Steve Biko’s brutal interrogation and death while in police custody triggered international outrage and turned opinion further against the apartheid regime.
Steven Bantu Biko was born in 1946 in King William’s Town. His political ascent was swift, due to his eloquence, charisma and focused vision. While still a medical student at Natal University during the late 1960s, he was elected president of the exclusively black South African Students’ Organization (SASO) and started publishing articles in their journal, fiercely attacking white liberalism, which they saw as patronizing and counter-revolutionary. In an atmosphere of repression, Biko’s brand of Black Consciousness immediately caught on. He called for blacks to take destiny into their own hands, to unify and rid themselves of the “shackles that bind them to perpetual servitude”. From 1973 onwards, Biko suffered banning, detention and other harassment at the hands of the state. In 1974, he defended himself in court, presenting his case so brilliantly that his international profile soared.

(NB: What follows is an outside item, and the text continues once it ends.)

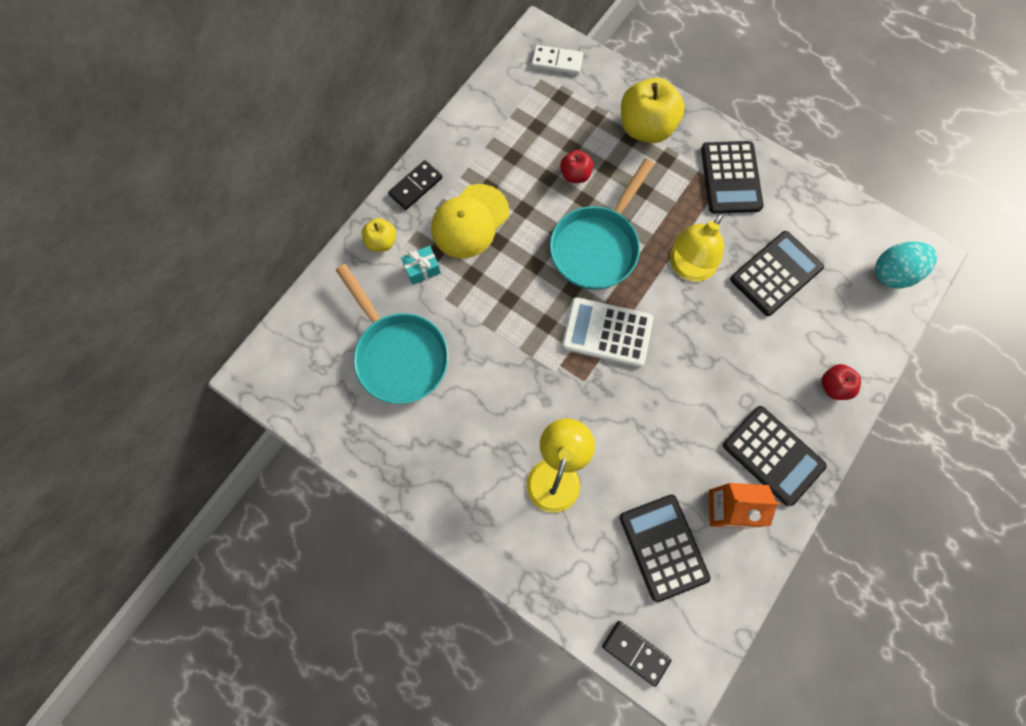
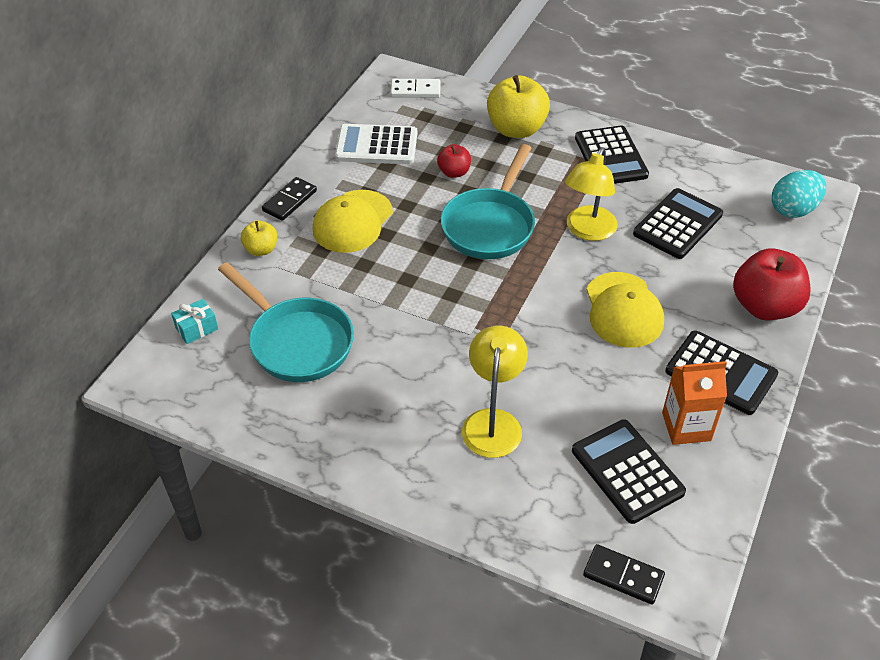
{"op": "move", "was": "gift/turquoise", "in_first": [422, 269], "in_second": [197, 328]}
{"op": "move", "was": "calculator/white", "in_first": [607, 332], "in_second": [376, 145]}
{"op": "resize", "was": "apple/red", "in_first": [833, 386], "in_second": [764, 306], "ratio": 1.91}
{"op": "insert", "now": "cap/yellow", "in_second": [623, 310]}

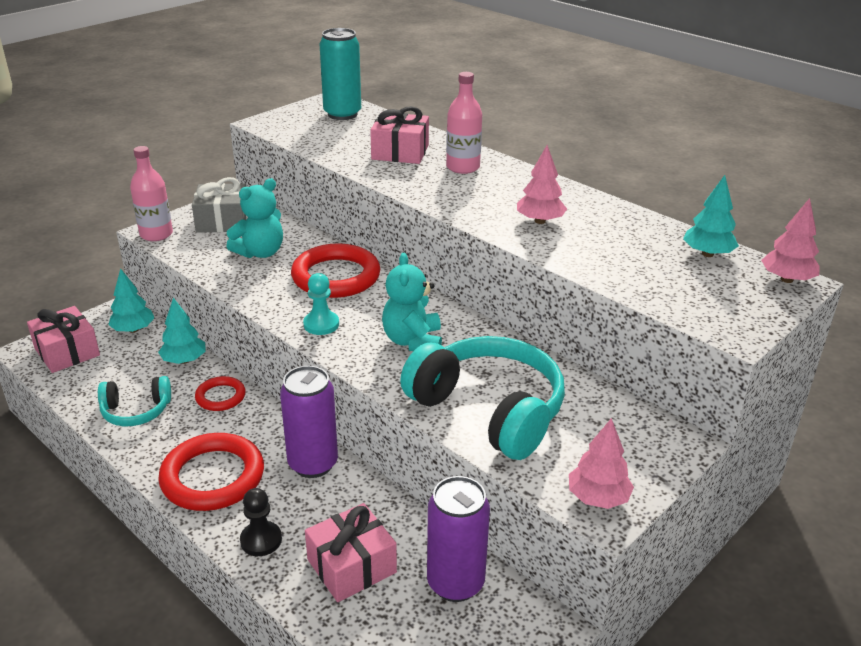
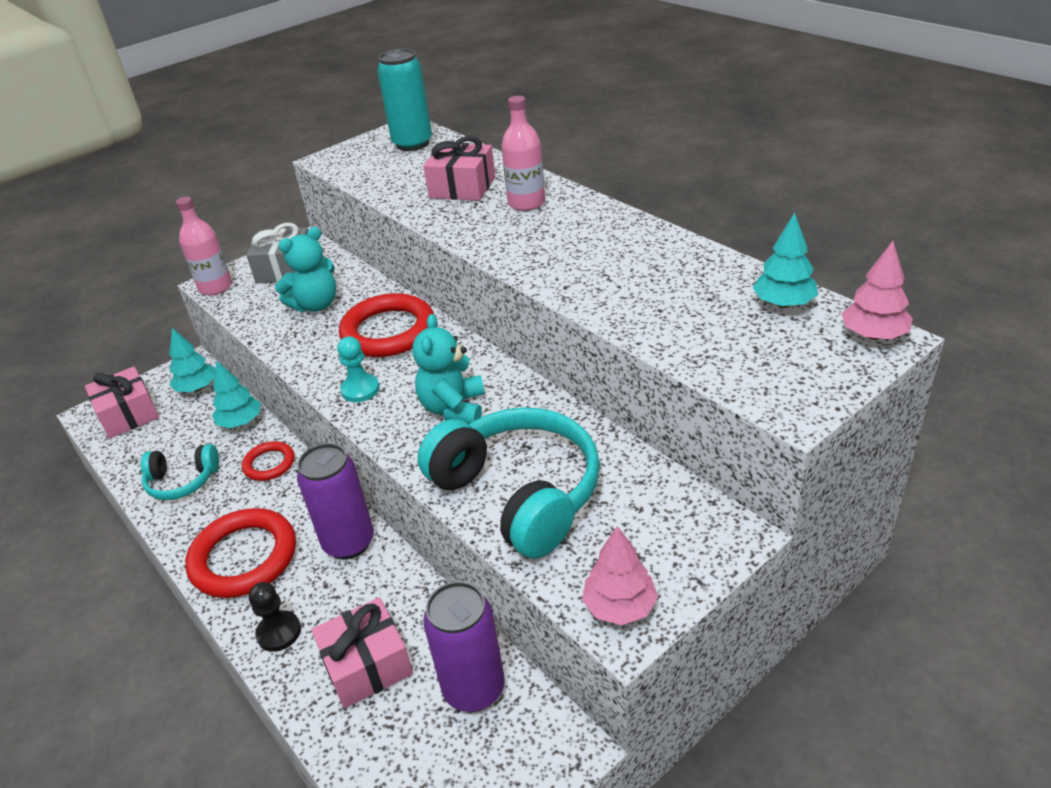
{"op": "delete", "was": "tree/pink", "in_first": [540, 221]}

Barred from leaving King William’s Town, Biko continued working and writing, frequently escaping his confinement. In August 1977 he was detained and taken to Port Elizabeth where he was interrogated and tortured. A month later he died from a brain haemorrhage, after a beating by security police. No one was held accountable. He is buried in King William’s Town. The polished, charcoal-coloured tombstone sits midway through the graveyard, among the large patch of paupers’ graves. To get there, take Cathcart Street south out of town (towards Grahamstown), turning left onto a road signposted to the cemetery, after the bridge (just before the Alice turn-off to the right).